Due this various requirements, many approaches are needed. This paper focused on Association Rule Mining, Cluster Analysis and Distributed Computing. In the field of Association Rule Mining, the Apriori and FP-Growth algorithms were presented. The Apriori algorithm is the most common one in this area but it has to scan the data source quite often. In addition, the complexity is comparatively high, because of the
generation of the candidate item set. In order to improve the scans of the data source, the FPGrowth algorithm was published. Instead of n+1 scans it takes only two. After a special data structure, the FP-Tree, was build the further work can easily be parallelized and executed on multiple machines.
The K-Means algorithm is the most common one for cluster analysis.

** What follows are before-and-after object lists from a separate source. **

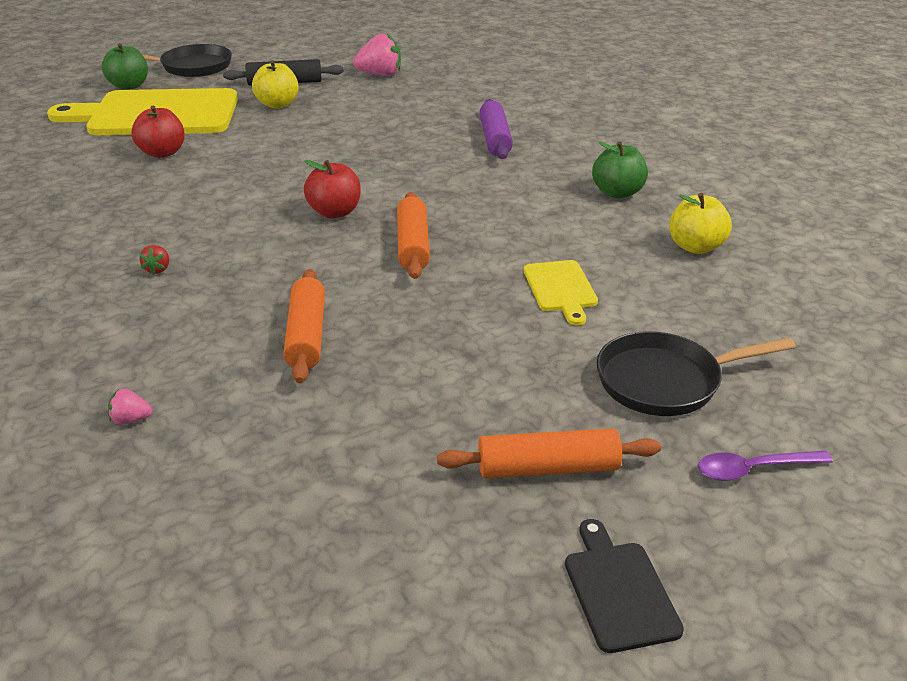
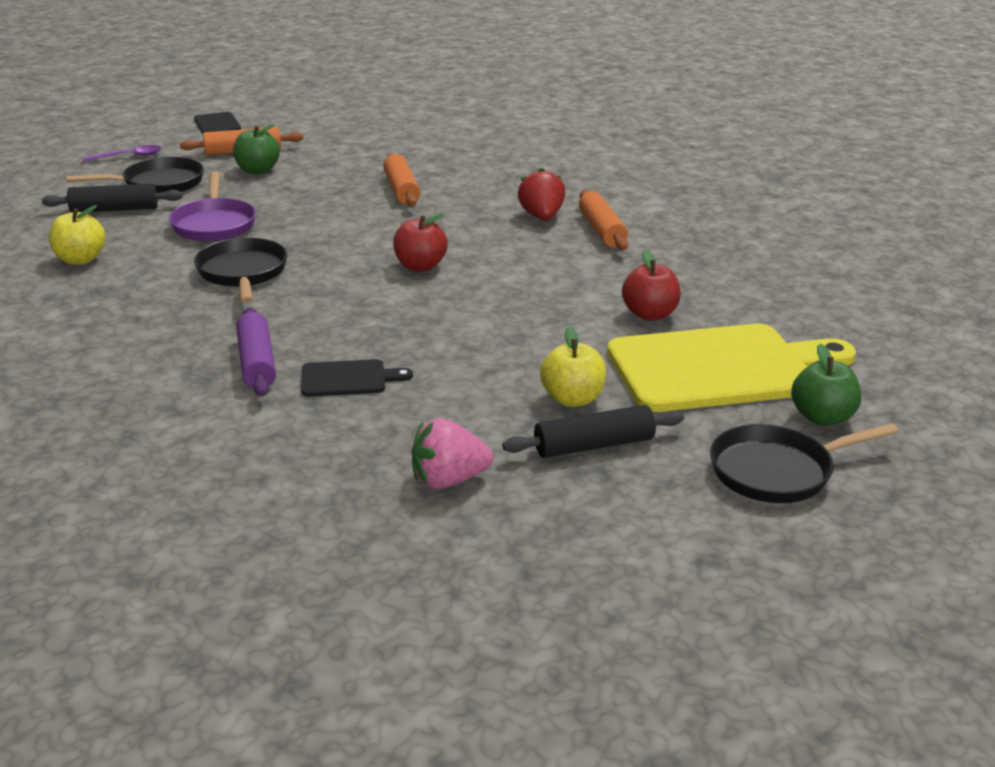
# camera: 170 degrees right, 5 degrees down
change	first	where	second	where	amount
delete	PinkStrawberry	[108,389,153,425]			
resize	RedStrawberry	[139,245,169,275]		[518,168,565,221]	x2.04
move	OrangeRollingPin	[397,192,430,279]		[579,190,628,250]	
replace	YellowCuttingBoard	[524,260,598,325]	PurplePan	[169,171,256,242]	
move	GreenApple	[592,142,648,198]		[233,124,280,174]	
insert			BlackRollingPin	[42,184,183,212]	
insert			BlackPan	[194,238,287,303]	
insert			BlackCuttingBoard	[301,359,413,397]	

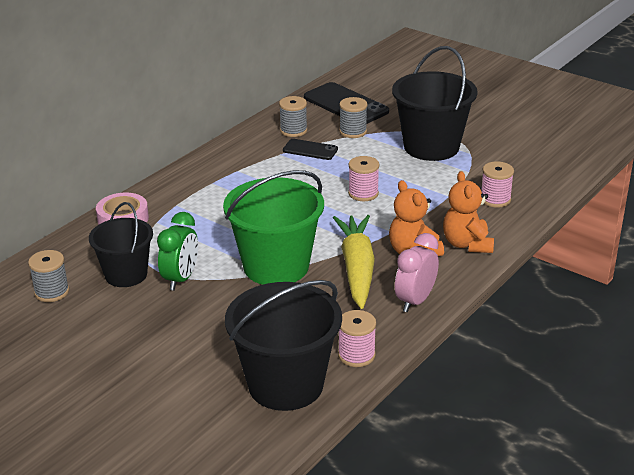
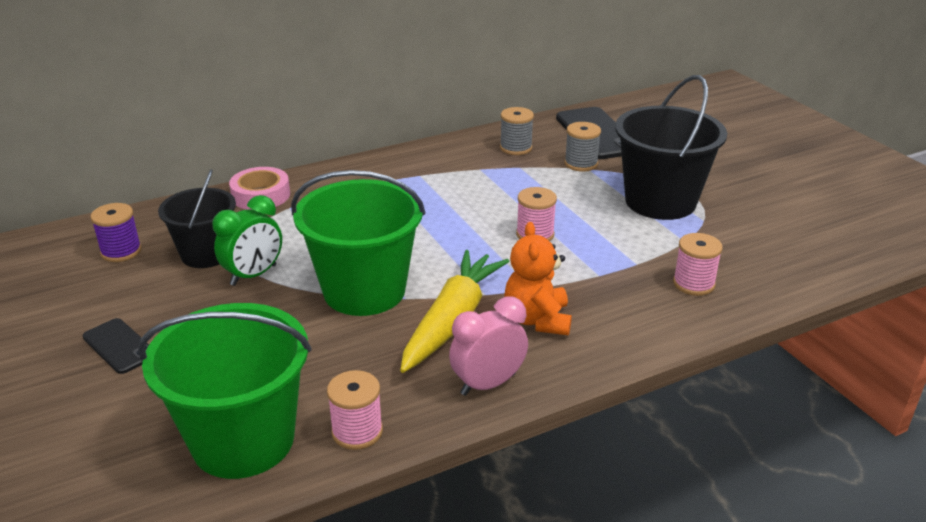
# camera: 25 degrees right, 0 degrees up
change	first	where	second	where	amount
recolor	GreySpool	[28,250,69,302]	PurpleSpool	[90,203,142,262]	
recolor	BlackBucket	[225,280,342,411]	GreenBucket	[138,303,311,479]	
move	BlackPhone	[283,139,338,160]		[83,318,149,374]	
delete	OrangeTeddyBear	[443,171,494,253]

Using a data source it creates k clusters based on the euclidean distance. The results depends on the initial cluster position and the number of clusters. Because the initial clusters are chosen at random, there is no unique solution for a specific problem. However the K-Means++ algorithm improves the runtime by doing a preprocessing before it proceeds as the K-Means algorithm. With this preprocessing the K-Means++ algorithm is guaranteed to find a solutions that is O(log(k)) competitive to the solution of the K-Means algorithm.
Finally the MapReduce Framework allows a parallel and distributed processing of Big Data. For this hundred or even thousands of computers are used to process large amount of data. The framework is easy to use, even without knowledge about parallel and distributed systems. All techniques in this paper are used for processing large data sets. Therefore it is usually not possible to get a response in seconds or even minutes. It usually takes multiple minutes, hours or days until the result is computed.
For most companies it is necessary to get a very fast response like in the OLAP approach. For this, Google’s BigQuery is one possible solutions. With using tools for ad-hoc analysis, there are no possibilities for a deep analysis of the data set. To provide an ad-hoc analysis with a deep analysis of the data set, what is needed are algorithms that are more efficient and more specialized for a certain domain. Because of this, technology for analyzing Big Data is also an important area in the academic environment. Here the focus is the running time and the efficiency of these algorithms. Furthermore the data volume is still rising, so another probable approach is further parallelization of the computational tasks. On the other side, the running time can also be improved by specialized algorithms like the Apriori algorithm for the analysis of related transactions.